* Stated task:
Reproduce every line of the data below verbatim, in its original order.

Start The records

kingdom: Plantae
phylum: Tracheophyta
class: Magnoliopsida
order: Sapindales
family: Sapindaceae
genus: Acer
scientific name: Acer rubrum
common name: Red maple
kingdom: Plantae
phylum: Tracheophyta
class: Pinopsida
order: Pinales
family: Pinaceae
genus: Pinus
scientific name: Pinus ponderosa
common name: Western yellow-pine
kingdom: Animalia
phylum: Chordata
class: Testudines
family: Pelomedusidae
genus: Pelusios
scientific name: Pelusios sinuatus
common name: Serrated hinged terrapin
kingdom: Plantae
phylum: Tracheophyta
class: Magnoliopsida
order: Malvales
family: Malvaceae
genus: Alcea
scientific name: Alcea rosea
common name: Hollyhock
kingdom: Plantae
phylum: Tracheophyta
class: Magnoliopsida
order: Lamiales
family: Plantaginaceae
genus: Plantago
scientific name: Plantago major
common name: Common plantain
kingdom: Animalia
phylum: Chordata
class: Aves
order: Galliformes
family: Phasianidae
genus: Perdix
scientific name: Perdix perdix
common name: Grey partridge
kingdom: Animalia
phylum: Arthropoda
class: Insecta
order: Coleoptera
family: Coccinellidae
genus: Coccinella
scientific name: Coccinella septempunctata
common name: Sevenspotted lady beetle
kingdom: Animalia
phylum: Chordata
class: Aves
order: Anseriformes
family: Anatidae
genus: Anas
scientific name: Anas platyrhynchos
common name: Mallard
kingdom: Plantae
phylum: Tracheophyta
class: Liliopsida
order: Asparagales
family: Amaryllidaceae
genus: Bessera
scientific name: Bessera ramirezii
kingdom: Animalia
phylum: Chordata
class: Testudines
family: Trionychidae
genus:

End The records

* Solved exercise:
kingdom: Plantae
phylum: Tracheophyta
class: Magnoliopsida
order: Sapindales
family: Sapindaceae
genus: Acer
scientific name: Acer rubrum
common name: Red maple
kingdom: Plantae
phylum: Tracheophyta
class: Pinopsida
order: Pinales
family: Pinaceae
genus: Pinus
scientific name: Pinus ponderosa
common name: Western yellow-pine
kingdom: Animalia
phylum: Chordata
class: Testudines
family: Pelomedusidae
genus: Pelusios
scientific name: Pelusios sinuatus
common name: Serrated hinged terrapin
kingdom: Plantae
phylum: Tracheophyta
class: Magnoliopsida
order: Malvales
family: Malvaceae
genus: Alcea
scientific name: Alcea rosea
common name: Hollyhock
kingdom: Plantae
phylum: Tracheophyta
class: Magnoliopsida
order: Lamiales
family: Plantaginaceae
genus: Plantago
scientific name: Plantago major
common name: Common plantain
kingdom: Animalia
phylum: Chordata
class: Aves
order: Galliformes
family: Phasianidae
genus: Perdix
scientific name: Perdix perdix
common name: Grey partridge
kingdom: Animalia
phylum: Arthropoda
class: Insecta
order: Coleoptera
family: Coccinellidae
genus: Coccinella
scientific name: Coccinella septempunctata
common name: Sevenspotted lady beetle
kingdom: Animalia
phylum: Chordata
class: Aves
order: Anseriformes
family: Anatidae
genus: Anas
scientific name: Anas platyrhynchos
common name: Mallard
kingdom: Plantae
phylum: Tracheophyta
class: Liliopsida
order: Asparagales
family: Amaryllidaceae
genus: Bessera
scientific name: Bessera ramirezii
kingdom: Animalia
phylum: Chordata
class: Testudines
family: Trionychidae
genus:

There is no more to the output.